*EXERCISE AIM*. All of the entries must be reproduced exactly, with no images carried over.

*** DATA FOR THIS TASK ***

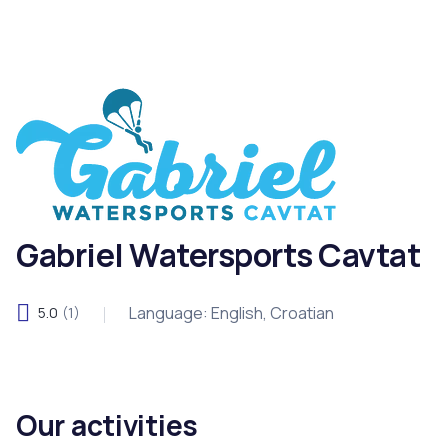
Gabriel Watersports Cavtat
Language: English, Croatian
5.0
(1)
Our activities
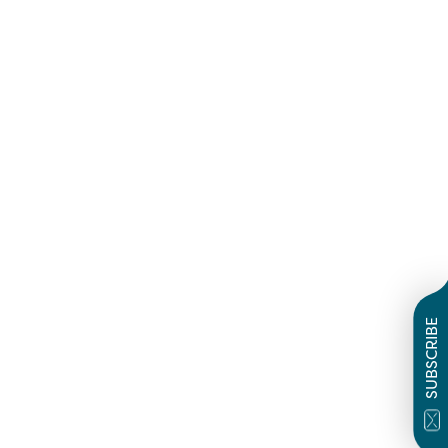
SUBSCRIBE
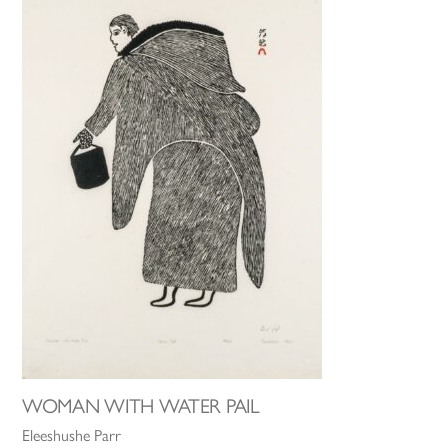
WOMAN WITH WATER PAIL
Eleeshushe Parr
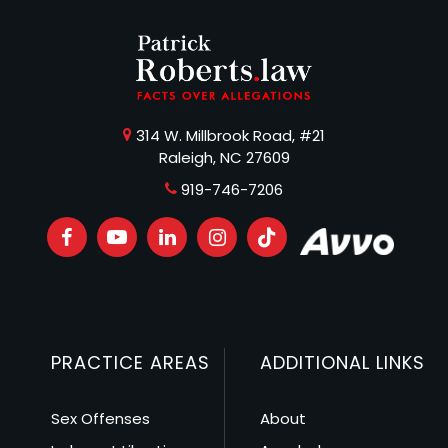
314 W. Millbrook Road, #21
Raleigh, NC 27609
919-746-7206
PRACTICE AREAS
ADDITIONAL LINKS
Sex Offenses
About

***

*EXERCISE ANSWER*.
Gabriel Watersports Cavtat
Language: English, Croatian
5.0
(1)
Our activities
SUBSCRIBE
WOMAN WITH WATER PAIL
Eleeshushe Parr
314 W. Millbrook Road, #21
Raleigh, NC 27609
919-746-7206
PRACTICE AREAS
ADDITIONAL LINKS
Sex Offenses
About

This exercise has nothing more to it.